Items from a dataset

____

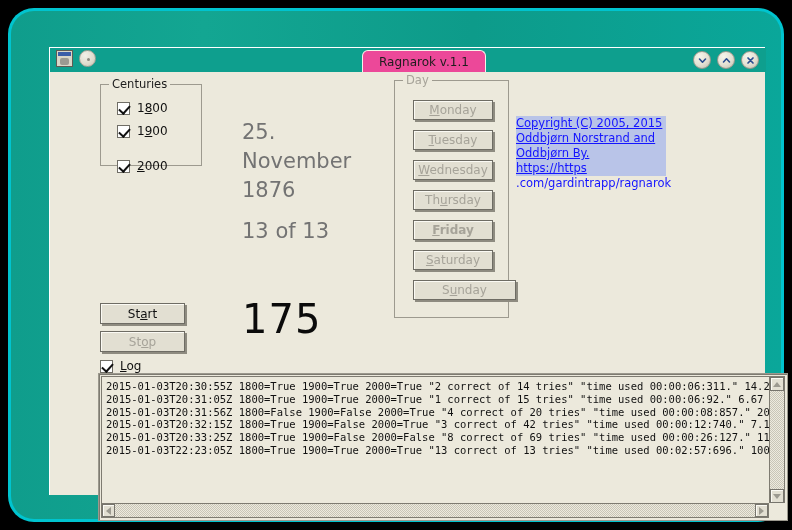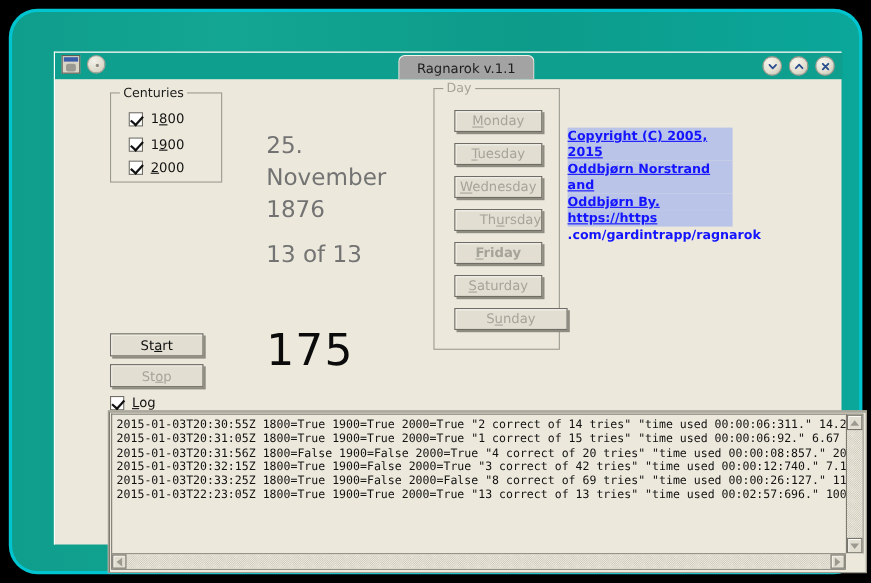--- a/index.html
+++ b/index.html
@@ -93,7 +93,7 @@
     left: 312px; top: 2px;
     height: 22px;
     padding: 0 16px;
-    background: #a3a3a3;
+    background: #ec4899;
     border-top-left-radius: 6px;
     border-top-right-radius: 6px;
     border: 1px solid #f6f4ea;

____

■ ACTIVITY:
Restate the line containing "border-top-left-radius: 6px;" and every remaining line of the records word for word. Add nothing.

■ EXERCISE RESPONSE:
     border-top-left-radius: 6px;
     border-top-right-radius: 6px;
     border: 1px solid #f6f4ea;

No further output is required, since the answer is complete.